Disruptive By Design: Using Analytics to Combat Human Trafficking

January 1, 2016
By J. Ryan Larson

Authorities should view modern emancipation not as a movement founded upon an emotional response to injustice, but as a tactical achievement using analytic methodologies to eliminate the despicable trade of human trafficking. The global threat of this human rights violation inherently is convoluted and requires an integrated response to mitigate root sources.

The U.S. government’s response to human trafficking largely is reactive, built on law enforcement frameworks that focus on prosecution of apprehended traffickers and awareness campaigns to educate the general public. While these methods have been effective, a unified intelligence community offers the potential to incorporate proactive measures, such as identifying networks and their preferred trafficking routes. An effective strategy also pinpoints patterns associated with these groups and provides targeted intelligence to disrupt their operations. This must be paired with dynamic methods of reintegrating trafficked people.

Although some reports are difficult to validate, the 2015 U.S. State Department’s Trafficking in Persons Report put the most recent number of affected adults and children at an estimated 20 million. Comparatively, a cumulative 350 years of trans-Atlantic slave trade operations yielded an approximate total of 14 million people sold into slavery. This drastic increase, a sobering fact given the global paradigm shift on slavery’s legality, points to a fine-honed enterprise implemented by dangerous nonstate actors. Robust network analysis and strategy assessment to identify points of disruption will target these criminal organizations and work to dismantle their operations. Experts should focus on three actions.

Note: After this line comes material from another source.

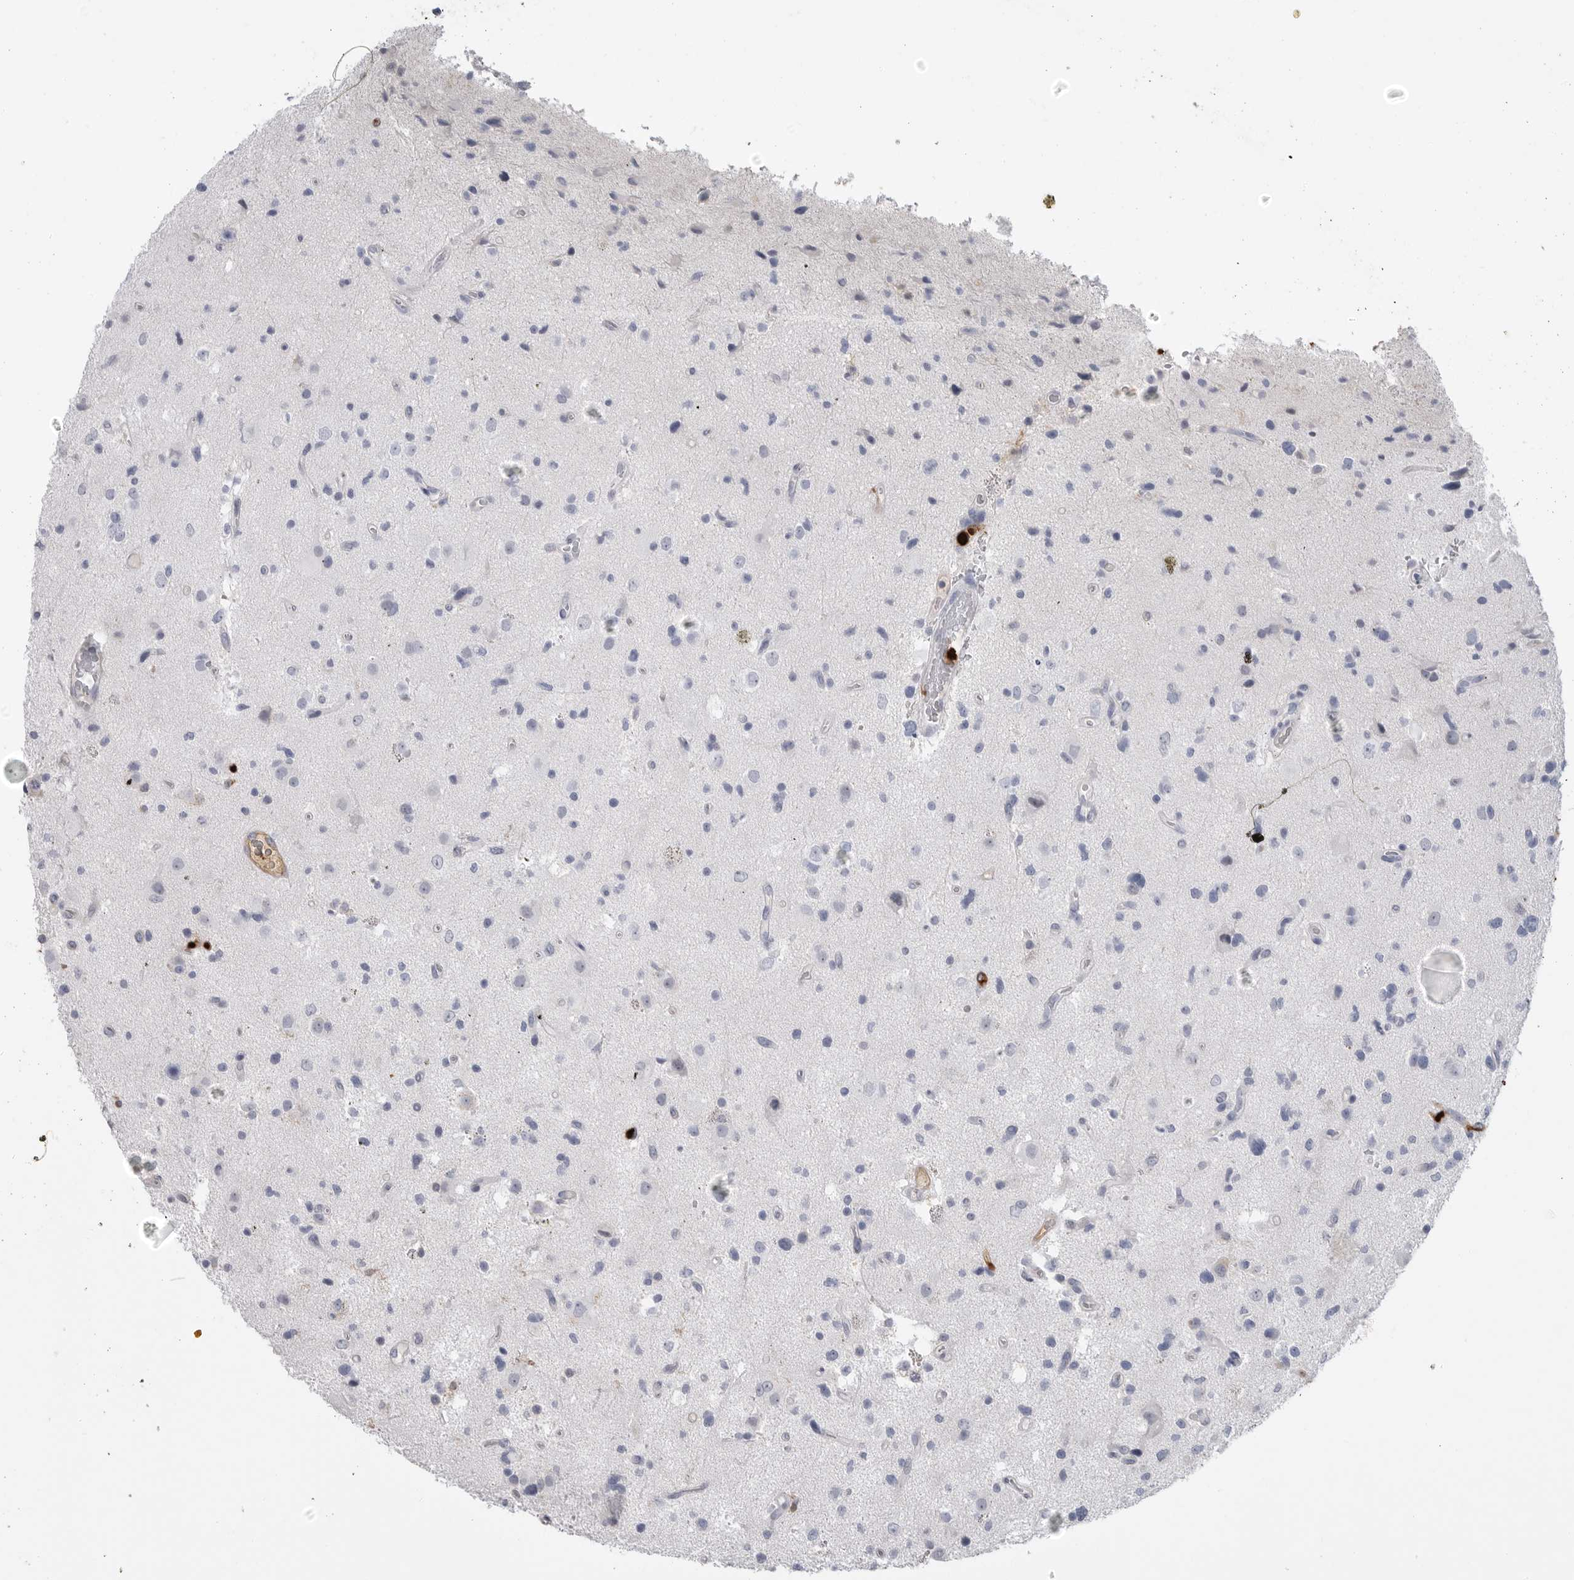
{"staining": {"intensity": "negative", "quantity": "none", "location": "none"}, "tissue": "glioma", "cell_type": "Tumor cells", "image_type": "cancer", "snomed": [{"axis": "morphology", "description": "Glioma, malignant, High grade"}, {"axis": "topography", "description": "Brain"}], "caption": "Tumor cells are negative for brown protein staining in high-grade glioma (malignant).", "gene": "CYB561D1", "patient": {"sex": "male", "age": 33}}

First, they must identify what motivates others to traffic humans. Many groups resort to the practice because it is a lucrative supplement to other illicit activities. Terrorist groups such as the Islamic State of Iraq and the Levant, al-Qaida’s affiliate in Somalia, al-Shabaab, and the Islamic extremist group Boko Haram operating in several African countries recognize that trafficking humans introduces multilayered opportunities. The black market trading of people earns pure profit and diversifies revenue streams from operations such as dealing weapons or other crimes. Women who are not sold are used as sex slaves, usually as incentives for groups’ fighters. Children are separated from families and indoctrinated as forced combatants, often conditioned into compliance through drug use. These groups tend to traffic their victims from one specific ethnicity, a para-genocidal tactic used to demonstrate their power and dominate through fear. Outside of the terrorist organizations exists a vast smuggling nexus for criminal enterprises in the drug and weapons trades that exploits slaves as a cheap, expendable resource to cultivate drugs, transport deadly munitions or perform menial labor.   

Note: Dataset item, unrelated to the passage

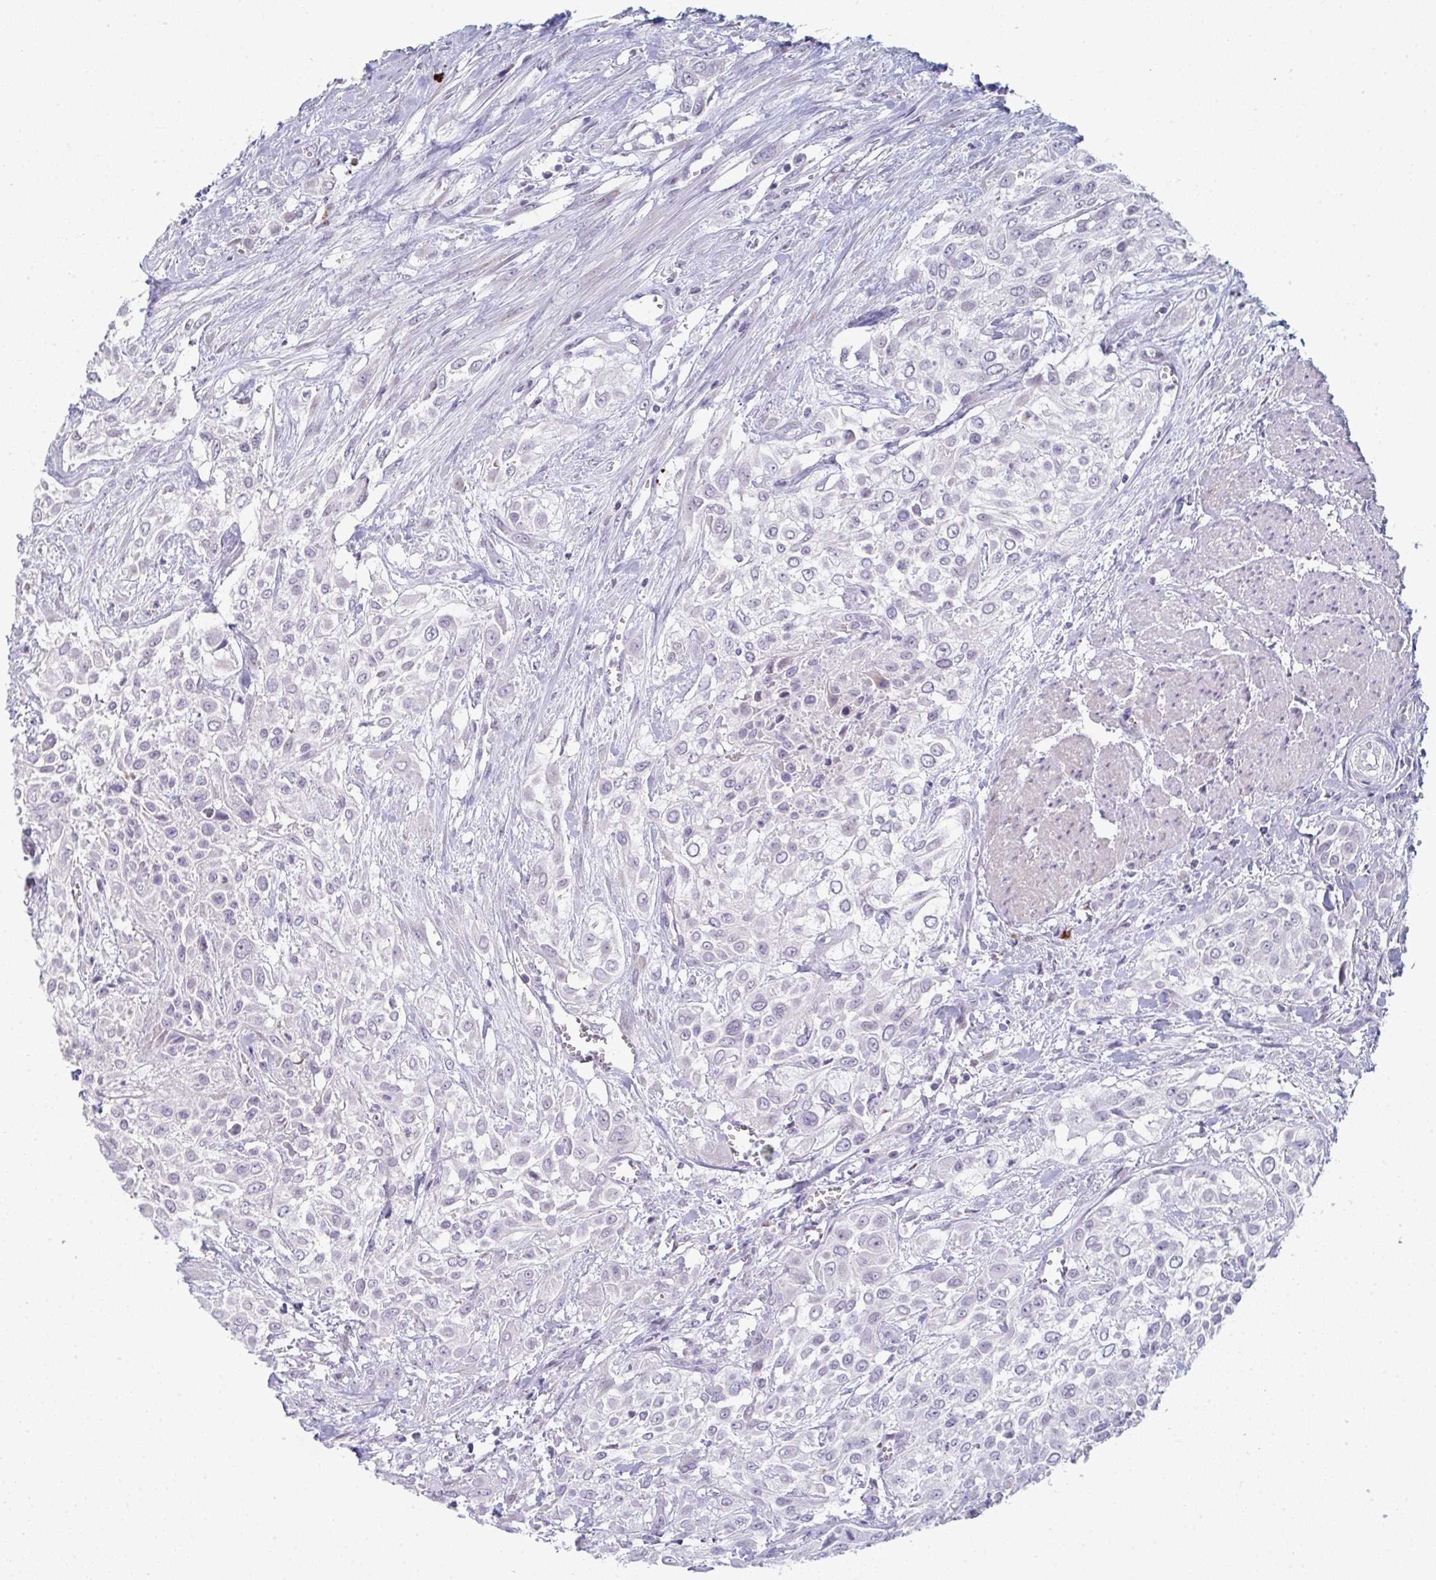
{"staining": {"intensity": "negative", "quantity": "none", "location": "none"}, "tissue": "urothelial cancer", "cell_type": "Tumor cells", "image_type": "cancer", "snomed": [{"axis": "morphology", "description": "Urothelial carcinoma, High grade"}, {"axis": "topography", "description": "Urinary bladder"}], "caption": "A high-resolution photomicrograph shows immunohistochemistry staining of urothelial cancer, which reveals no significant staining in tumor cells. (Immunohistochemistry (ihc), brightfield microscopy, high magnification).", "gene": "A1CF", "patient": {"sex": "male", "age": 57}}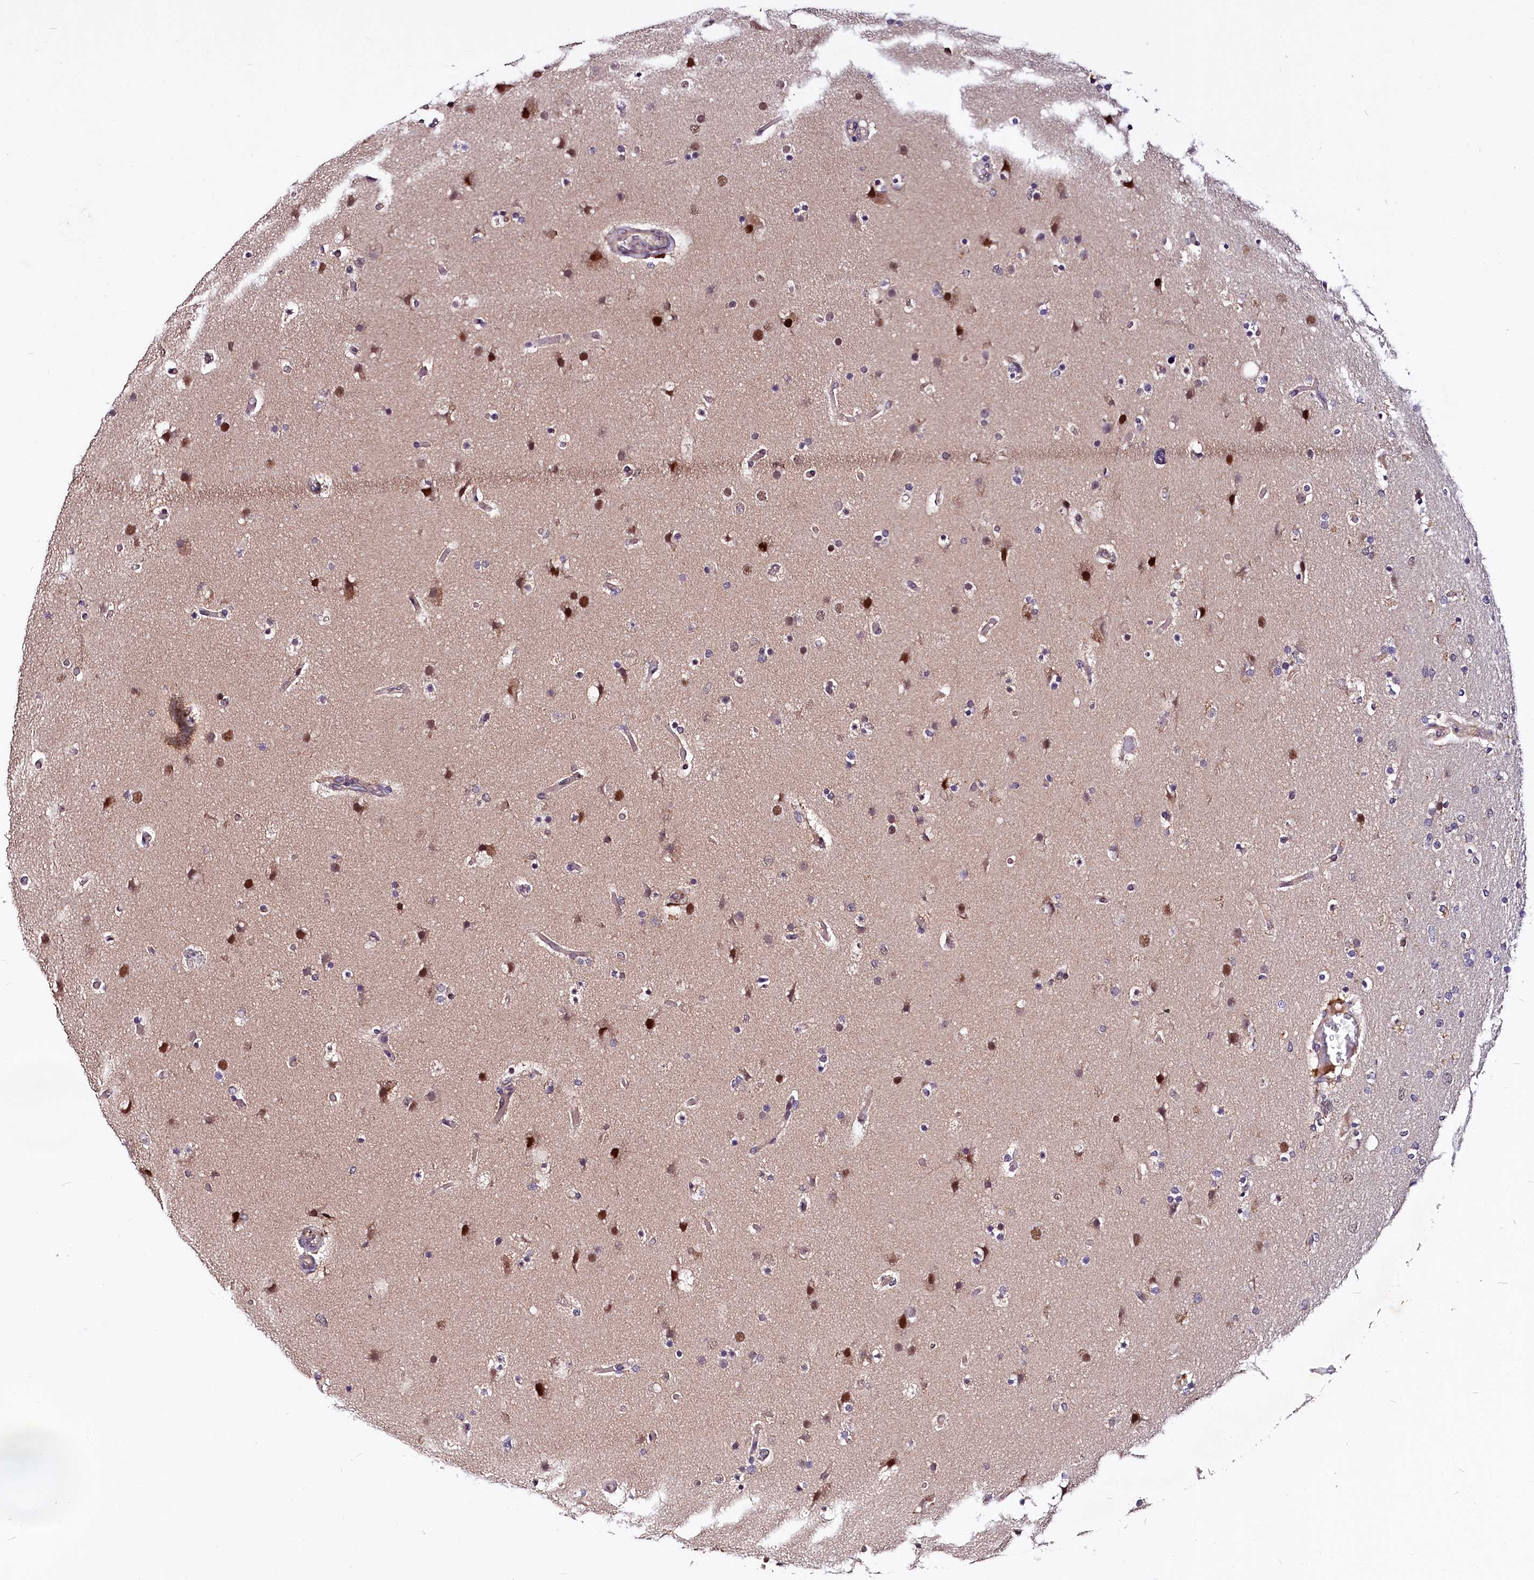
{"staining": {"intensity": "moderate", "quantity": "25%-75%", "location": "nuclear"}, "tissue": "glioma", "cell_type": "Tumor cells", "image_type": "cancer", "snomed": [{"axis": "morphology", "description": "Glioma, malignant, High grade"}, {"axis": "topography", "description": "Cerebral cortex"}], "caption": "Human glioma stained with a brown dye demonstrates moderate nuclear positive expression in about 25%-75% of tumor cells.", "gene": "UBE3A", "patient": {"sex": "female", "age": 36}}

Second, analysts must identify the factors or conditions that drive the initial demand for slaves. Classifying groups by motive and category provides indicators of the world’s regions where the demand for slavery is high. Further analysis, called microtargeting, can indicate the possible fate of those trafficked into sex, labor or forced combatant status and divulge network perpetrators. Microtargeting is best accomplished using human intelligence assets, social network monitoring and deep Web transaction investigations. After countertrafficking analysts gather a sufficient amount of intelligence, they can create a database of offenders and their affiliated groups. Using network visualization software tools such as Palantir or Analyst’s Notebook, analysts can identify overlapping points of contact between suppliers and consumers for the greatest disruption at the demand level. Integrating this intelligence analysis technique with law enforcement efforts, particularly within the United States, would maximize anti-trafficking operations.

Finally, analysts could build victim profiles to identify areas or groups vulnerable to abduction. The profiles would provide tracking metrics such as money sources, geographical data and abduction or coercion techniques. These metrics would enable law enforcement to focus on fighting traffickers proactively. But analysts would have to be cognizant of developing biases that could blind them to new target areas or means that trafficking groups might employ.

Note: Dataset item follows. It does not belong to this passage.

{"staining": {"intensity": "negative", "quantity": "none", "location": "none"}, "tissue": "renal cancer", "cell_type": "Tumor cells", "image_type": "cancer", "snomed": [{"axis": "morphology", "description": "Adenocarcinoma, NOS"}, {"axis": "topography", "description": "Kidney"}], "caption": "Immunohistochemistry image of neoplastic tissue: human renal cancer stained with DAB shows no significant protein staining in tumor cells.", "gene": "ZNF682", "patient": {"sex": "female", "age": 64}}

The greatest opportunity that dynamic analysis produces is actionable liberation of enslaved people trapped within a barbaric system. However, policy efforts so far have stopped short of this point because reintegration of victims is complicated and messy. Authorities need a thorough response to effectively transition these people to their native cultures and societies, mostly because the psychological scars are huge. Establishing a collaborative effort between the intelligence, law enforcement, humanitarian and psychological health professional communities would begin the healing process for them. Should the United States fully commit resources toward this element of eliminating human trafficking, it will contribute greatly to our display of smart power.

This approach is not an exhaustive solution to quell the disruptive and disgusting trade of human trafficking, but it serves as a foundational analytic framework to address the problem. Governments already have made great strides to expose the trafficking element of international crime, but more must be done. Analytic methodologies will maximize this good work, and when coupled with compassion, will improve the standard of living for millions.

J. Ryan Larson is course production manager and research associate at Pherson Associates, an analytic training company in Reston, Virginia. He is a recent graduate of James Madison University’s intelligence analysis and political science programs. The views expressed here are his alone.